Le diagnostic présume ce qui se passe dans le cerveau, mais les sources neurologiques du TDAH sont bien plus nombreuses qu’on ne le dit généralement, tel que le soulignait récemment le neuropsychologue Jean-Philippe Vaillancourt dans un article faisant la synthèse des connaissances en neurosciences.

Il y a donc plusieurs alternatives à l’explication largement médiatisée.
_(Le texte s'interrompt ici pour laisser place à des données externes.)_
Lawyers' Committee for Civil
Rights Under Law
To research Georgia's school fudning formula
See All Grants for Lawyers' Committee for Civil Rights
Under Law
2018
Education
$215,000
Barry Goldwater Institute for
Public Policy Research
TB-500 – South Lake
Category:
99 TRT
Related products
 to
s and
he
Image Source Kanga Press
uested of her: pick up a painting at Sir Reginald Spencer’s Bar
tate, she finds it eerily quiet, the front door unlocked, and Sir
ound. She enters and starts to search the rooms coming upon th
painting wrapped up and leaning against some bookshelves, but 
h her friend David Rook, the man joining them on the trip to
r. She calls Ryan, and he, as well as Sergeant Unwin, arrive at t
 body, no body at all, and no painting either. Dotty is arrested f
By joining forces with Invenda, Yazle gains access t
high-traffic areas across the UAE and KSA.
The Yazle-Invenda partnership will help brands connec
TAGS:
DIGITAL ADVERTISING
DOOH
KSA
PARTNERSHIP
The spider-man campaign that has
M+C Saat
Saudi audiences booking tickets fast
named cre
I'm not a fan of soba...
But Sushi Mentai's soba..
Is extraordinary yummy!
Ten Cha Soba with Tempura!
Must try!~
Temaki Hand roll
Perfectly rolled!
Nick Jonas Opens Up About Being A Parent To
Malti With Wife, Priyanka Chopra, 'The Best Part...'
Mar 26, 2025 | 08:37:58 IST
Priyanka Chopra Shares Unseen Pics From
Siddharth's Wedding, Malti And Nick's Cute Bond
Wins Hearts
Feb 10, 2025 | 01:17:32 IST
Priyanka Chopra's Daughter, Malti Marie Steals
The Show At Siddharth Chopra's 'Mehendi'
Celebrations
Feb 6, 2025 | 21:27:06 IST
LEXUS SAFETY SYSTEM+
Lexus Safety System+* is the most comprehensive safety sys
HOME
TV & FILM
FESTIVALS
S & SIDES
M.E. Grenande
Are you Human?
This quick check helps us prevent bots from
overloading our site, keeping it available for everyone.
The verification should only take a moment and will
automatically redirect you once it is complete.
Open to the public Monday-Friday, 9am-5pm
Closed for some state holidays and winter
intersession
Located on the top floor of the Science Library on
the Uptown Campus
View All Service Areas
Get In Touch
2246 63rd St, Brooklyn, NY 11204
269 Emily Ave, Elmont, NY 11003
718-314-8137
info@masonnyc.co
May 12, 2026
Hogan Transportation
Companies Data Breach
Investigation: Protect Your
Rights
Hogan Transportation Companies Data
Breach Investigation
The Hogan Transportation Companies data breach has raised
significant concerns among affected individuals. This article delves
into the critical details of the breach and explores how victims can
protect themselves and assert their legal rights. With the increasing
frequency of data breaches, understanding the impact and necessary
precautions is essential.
Dans mon livre « J’ai juste besoin d’être compris« , j’aborde ces alternatives sous forme de 7 questions que je vous invite à utiliser avant de suspecter un trouble mental d’origine génétique!

  1. Est-ce que cela pourrait être dû aux effets d’une difficulté à s’adapter à trop de stresseurs (famille, école, société) ou alors d’un manque de repères cohérents et constants?
  2. Est-ce que cela pourrait être dû aux effets d’un usage inadéquat des jeux électroniques et de la télévision?
  3. Est-ce que cela pourrait être dû aux effets d’habitudes alimentaires basées sur le sucre raffiné et autres colorants?
  4. Est-ce que cela pourrait être dû aux effets d’un pré-diabète, alors que les chocs glycémiques créent tantôt une sur-réaction, tantôt une sous-réaction?
  5. Est-ce que cela pourrait être dû aux effets d’un manque de sommeil, alors que les effets de la boucle de stress s’atténuent surtout quand la personne dort?
  6. Est-ce que cela pourrait être dû aux effets des logiques pédagogiques inappropriées (contenus, rythmes, matières, manque de manipulation, etc.)?

Il y a d’autres raisons pour lesquelles l’enfant, l’ado et même l’adulte peuvent manifester des symptômes s’apparentant au TDAH, sans que cela ne soit du TDAH. Il est donc important de faire attention pour prendre la bonne direction éducative ou thérapeutique.

QUELLES SONT LES CONDITIONS POUR S’ASSURER D’UN DÉVELOPPEMENT OPTIMAL DU CERVEAU?

N’oubliez pas que le cerveau atteint sa pleine maturité entre 40 et 45 ans et les fonctions neuropsychologiques se maintiennent si on adopte 7 saines habitudes de vie.

Or, la partie qui demande le plus de temps pour se développer, c’est celle qui est la plus importante pour gérer le stress et l’anxiété, le discernement et l’intégrité, l’implication sociale éthique, la gestion saine des émotions, etc.

Ce sont des habiletés qui dépendent (1) du sentiment de sécurité et (2) de l’expérience et du temps pour la vivre et l’intégrer.

Et il faut donc faire très attention de ne pas stigmatiser une personne dans un « état de faits » – le trouble psychiatrique – sans tenir compte autant des étapes de son développement affectif que du sens singulier de son comportement pour s’adapter à son environnement. Il y a donc différentes manières de voir et d’analyser les mêmes comportements.

Autrement dit, même si l’étiquette diagnostique peut être utile, elle se doit d’être questionnée de mille et une manière… pour vraiment répondre aux besoins humains de la personne en détresse.